Bayar, Özal ve Demirel'in takip ettiği lider silsilesi Çankaya'ya çıkarken çok önemli bir sorun yaşadılar.

Celal Bayar, Cumhurbaşkanı seçilmeden önce kendisinden sonra DP'yi dizayn etti. DP'yi birlikte kurduğu 'dörtlü takrir'in en genç üyesi olan Menderes'in, 'Fuat Köprülü Hocamız' önerisine rağmen Bayar, Menderes'i tercih etti. Sebebi, Çankaya'da rahat oturabilmesi için DP'nin başında kitlelerde karşılığı olan ve seçim kazandırabilecek birisinin olması lazımdı. Bayar, seçim gezilerinde geniş halk kitlelerinin Adnan Menderes'e olan ilgisini tespit etmişti.

Menderes, şehit olduğu 27 Mayıs darbesine kadar DP'yi başarıdan başarıya koşturdu. Özal ise o kadar şanslı olamadı. Çankaya'ya bir zaferin ardından çıkmadı Özal. 1989 yerel seçimlerinde oyları yüzde 21.75'e düşmüş bir partinin lideri olarak Çankaya'ya son bir hamle ile kendini attı. Akbulut'la denediği 'Emanetçi' modeli de başarılı olamayınca Semra Özal'ın da katkılarıyla partisini kendi fikriyatına taban tabana zıt olan Mesut Yılmaz'a kaptırdı. Çankaya'da hem Demirel'le hem de Mesut Yılmaz'la mücadele etmek zorunda kaldığı ve altında güçlü bir partisi olmadığı için ahir ömründe Cumhurbaşkanlığı'ndan istifa edip, kurdurduğu Yeni Parti'nin başına geçmek istedi. Ama ömrü vefa etmedi.

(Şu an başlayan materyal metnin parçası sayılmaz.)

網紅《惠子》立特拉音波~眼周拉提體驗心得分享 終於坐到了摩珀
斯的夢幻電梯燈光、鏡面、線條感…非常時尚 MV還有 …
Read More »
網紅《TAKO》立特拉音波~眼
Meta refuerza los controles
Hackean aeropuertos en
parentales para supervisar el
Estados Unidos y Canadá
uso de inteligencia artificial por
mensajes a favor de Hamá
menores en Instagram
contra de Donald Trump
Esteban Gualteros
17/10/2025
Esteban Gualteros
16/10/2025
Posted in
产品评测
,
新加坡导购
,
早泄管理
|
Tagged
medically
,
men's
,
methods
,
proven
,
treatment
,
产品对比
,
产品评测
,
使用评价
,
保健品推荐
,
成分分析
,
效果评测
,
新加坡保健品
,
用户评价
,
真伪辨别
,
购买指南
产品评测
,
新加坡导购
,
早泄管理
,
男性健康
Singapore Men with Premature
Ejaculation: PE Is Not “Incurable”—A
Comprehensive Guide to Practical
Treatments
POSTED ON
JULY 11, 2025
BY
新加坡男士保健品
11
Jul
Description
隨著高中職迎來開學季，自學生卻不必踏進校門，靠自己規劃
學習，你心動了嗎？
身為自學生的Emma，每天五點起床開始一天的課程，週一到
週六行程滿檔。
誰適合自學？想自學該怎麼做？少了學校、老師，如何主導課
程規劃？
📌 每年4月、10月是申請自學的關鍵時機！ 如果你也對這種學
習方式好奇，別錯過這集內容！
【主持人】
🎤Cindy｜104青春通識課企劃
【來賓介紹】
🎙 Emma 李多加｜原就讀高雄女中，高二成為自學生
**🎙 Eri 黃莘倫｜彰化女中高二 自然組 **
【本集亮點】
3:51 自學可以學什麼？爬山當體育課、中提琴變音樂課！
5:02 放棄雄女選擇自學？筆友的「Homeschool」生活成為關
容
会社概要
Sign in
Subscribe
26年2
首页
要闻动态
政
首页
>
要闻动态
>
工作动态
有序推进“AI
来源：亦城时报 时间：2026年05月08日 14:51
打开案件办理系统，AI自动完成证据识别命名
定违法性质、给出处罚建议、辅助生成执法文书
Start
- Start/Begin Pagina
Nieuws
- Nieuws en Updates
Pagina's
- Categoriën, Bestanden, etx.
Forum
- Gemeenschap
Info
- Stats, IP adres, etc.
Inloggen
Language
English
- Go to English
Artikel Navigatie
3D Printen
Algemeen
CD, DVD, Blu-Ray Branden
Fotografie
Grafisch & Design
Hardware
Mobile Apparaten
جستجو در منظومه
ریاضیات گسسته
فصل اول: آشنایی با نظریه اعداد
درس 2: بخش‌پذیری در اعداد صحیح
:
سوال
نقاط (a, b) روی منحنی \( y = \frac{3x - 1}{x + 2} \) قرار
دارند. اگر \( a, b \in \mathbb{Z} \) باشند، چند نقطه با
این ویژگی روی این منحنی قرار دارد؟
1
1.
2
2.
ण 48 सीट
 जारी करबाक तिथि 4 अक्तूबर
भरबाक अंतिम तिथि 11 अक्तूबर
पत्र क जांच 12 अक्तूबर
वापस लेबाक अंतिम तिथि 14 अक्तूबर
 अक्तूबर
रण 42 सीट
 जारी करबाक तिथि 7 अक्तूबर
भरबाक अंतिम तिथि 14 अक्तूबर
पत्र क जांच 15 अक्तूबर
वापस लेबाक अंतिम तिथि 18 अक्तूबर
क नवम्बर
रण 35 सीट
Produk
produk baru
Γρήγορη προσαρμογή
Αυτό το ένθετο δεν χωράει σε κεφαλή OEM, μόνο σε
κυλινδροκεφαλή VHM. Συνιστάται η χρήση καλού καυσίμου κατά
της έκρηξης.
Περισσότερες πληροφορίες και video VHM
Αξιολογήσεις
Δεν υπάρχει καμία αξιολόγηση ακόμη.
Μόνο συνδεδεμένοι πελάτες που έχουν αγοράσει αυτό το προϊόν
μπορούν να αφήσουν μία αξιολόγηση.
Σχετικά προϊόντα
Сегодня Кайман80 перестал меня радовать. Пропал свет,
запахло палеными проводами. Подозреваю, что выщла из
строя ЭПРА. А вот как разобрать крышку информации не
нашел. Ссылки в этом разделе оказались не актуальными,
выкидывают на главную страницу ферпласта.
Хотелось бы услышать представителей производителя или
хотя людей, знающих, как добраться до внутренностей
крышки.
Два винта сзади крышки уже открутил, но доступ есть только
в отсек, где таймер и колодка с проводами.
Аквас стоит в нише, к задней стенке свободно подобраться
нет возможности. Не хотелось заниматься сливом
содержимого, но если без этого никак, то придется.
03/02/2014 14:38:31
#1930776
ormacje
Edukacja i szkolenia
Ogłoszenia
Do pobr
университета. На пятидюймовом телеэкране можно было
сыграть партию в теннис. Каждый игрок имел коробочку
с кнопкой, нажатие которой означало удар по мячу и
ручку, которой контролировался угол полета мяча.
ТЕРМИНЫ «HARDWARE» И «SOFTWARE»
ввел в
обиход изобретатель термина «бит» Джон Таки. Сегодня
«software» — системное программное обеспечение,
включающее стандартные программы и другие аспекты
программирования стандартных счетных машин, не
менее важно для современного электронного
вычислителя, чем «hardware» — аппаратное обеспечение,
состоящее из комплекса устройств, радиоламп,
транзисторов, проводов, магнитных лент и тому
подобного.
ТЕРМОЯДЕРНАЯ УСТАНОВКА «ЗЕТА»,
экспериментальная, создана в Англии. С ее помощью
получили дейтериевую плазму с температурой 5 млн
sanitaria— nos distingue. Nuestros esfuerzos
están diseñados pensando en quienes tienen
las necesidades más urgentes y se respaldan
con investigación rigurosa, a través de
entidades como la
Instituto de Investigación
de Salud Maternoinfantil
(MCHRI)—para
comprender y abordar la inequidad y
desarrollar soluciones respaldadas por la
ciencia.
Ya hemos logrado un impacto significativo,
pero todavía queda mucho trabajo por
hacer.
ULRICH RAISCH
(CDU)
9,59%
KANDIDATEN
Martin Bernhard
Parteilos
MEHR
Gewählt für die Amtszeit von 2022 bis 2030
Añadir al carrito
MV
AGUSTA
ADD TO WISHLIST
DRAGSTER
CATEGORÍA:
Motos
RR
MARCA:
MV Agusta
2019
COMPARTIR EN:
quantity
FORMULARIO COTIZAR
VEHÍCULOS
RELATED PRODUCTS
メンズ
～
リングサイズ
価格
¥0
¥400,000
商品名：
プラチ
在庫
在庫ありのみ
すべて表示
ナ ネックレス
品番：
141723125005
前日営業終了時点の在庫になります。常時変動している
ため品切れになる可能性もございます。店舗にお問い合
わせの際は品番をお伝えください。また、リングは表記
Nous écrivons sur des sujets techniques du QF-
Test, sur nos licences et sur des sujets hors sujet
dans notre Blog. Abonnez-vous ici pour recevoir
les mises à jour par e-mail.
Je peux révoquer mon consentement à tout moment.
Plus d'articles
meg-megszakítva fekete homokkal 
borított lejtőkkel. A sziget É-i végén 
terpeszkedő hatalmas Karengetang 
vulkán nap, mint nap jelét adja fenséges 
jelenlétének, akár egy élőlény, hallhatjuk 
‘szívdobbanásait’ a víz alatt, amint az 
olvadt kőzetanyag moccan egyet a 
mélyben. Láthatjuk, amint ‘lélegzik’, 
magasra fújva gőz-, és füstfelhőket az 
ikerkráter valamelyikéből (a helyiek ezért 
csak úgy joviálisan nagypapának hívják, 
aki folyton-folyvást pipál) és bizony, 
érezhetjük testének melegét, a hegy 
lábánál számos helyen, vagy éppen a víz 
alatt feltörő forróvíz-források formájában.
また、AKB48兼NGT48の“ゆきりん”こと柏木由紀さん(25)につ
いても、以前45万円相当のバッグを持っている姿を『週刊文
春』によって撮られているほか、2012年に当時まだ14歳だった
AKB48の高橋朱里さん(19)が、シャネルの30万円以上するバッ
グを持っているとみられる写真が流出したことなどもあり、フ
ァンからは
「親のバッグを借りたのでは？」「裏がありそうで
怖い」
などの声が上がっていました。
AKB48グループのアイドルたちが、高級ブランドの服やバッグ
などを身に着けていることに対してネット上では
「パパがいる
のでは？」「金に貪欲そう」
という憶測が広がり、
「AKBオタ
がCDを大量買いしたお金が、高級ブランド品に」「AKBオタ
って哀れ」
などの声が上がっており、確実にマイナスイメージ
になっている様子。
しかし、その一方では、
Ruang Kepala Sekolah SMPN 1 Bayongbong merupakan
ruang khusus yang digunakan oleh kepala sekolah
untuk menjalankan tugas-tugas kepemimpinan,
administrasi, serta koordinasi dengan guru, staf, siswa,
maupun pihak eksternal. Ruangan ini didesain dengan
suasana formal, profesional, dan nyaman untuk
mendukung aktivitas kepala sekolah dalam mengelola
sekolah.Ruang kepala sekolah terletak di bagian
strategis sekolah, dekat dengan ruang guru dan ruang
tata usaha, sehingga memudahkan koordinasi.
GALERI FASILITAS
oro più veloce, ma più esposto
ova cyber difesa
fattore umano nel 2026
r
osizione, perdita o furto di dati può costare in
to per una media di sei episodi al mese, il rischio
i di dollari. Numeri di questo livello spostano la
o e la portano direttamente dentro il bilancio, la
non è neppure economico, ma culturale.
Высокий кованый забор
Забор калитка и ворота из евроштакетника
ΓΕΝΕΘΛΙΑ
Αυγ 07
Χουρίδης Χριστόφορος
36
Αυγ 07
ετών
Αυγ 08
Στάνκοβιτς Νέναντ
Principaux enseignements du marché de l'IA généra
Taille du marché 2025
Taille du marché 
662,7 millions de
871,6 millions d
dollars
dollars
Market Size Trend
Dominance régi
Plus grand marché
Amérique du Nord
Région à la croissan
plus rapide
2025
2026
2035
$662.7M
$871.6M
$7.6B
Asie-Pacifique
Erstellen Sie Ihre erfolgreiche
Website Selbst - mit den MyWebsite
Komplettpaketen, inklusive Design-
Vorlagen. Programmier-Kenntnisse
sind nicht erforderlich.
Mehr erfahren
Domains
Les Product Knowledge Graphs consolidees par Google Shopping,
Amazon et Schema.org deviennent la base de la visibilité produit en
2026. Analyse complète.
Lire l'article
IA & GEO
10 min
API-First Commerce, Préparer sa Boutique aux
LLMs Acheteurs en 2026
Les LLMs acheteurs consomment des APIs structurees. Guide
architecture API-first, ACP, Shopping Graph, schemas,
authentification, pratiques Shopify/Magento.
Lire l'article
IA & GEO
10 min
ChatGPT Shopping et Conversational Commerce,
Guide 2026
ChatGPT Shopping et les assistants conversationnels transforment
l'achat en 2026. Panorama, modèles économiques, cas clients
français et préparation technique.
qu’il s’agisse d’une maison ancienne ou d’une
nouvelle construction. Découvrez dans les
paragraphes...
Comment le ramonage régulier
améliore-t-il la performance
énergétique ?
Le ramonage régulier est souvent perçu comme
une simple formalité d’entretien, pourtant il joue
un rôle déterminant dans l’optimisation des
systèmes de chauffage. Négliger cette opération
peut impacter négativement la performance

Demirel de DYP'nin başına, 'İsmet Abi' formülünü denedi ama partisi kendisine rağmen Tansu Çiller'in eline geçti. Demirel ile Çiller mücadelesi Türkiye'yi 28 Şubat hesaplaşmasına kadar sürükleyen kötü bir tecrübe oldu.

Tayyip Bey tüm bu tecrübelerin içinden süzülerek gelen, Demirel'in, 'Çankaya, hiçbir faninin elinin tersiyle itebileceği bir yer değildir' dediği yeri elinin tersiyle iten ve 'Kardeşim Abdullah' demek suretiyle Abdullah Gül'ün cumhurbaşkanlığı yolunu açan bir lider.

Erdoğan bir kez daha yeni bir Çankaya sınavı ile karşı karşıya. İlk kez halkın seçeceği bir Cumhurbaşkanlığı seçiminde ilk turda yüzde 51 oy olmak suretiyle Çankaya'ya çıkmayı fazlasıyla hak eden bir isim.

ÜÇ DÖNEM KURALI KALMALI

Başbakan, Çankaya'ya çıkarken kendisinden sonra AK Parti'nin kaderi de büyük önem arz ediyor.

Birçok formül konuşuluyor. Azerbaycan gezisine çıkarken Başbakan bunların arasından erken seçim ve 3 dönem kuralı konusunda net konuştu, kapıları kapattı. Çünkü o öngörülen bir Türkiye ve öngörülen bir AK Parti istiyor. Konjonktüre göre yapılacak değişiklikleri doğru bulmuyor. Birileri bana kızacak ama AK Parti, Türkiye'nin geleceğinde var olacaksa üç dönem kuralını uygulamalı. Ancak böyle yeni bir parti olarak kalabilir.

Söz konusu Çankaya olunca Erdoğan Çankaya'ya, Gül başbakanlığa formülü yani Putin-Medvedev modeli bunlardan biri. Ama başka seçenekler de var. Devlet deneyimiyle Abdullah Gül olur ya da yeni bir Menderes ortaya çıkabilir. Bunların arasında en kötüsü emanetçi yöntemi olur ki, bu toplum emanetçiye oy vermez.

AK Parti açısından çetin bir sürecin içine giriliyor. Türkiye gemisini karaya oturtmayan Usta bu kez de kendi partisini fırtınalı denizden sakin sulara çıkarma görevi ile karşı karşıya.

Biz Usta'nın kaptanlığına güveniyoruz. Çünkü yaptıkları yapacaklarının teminatı.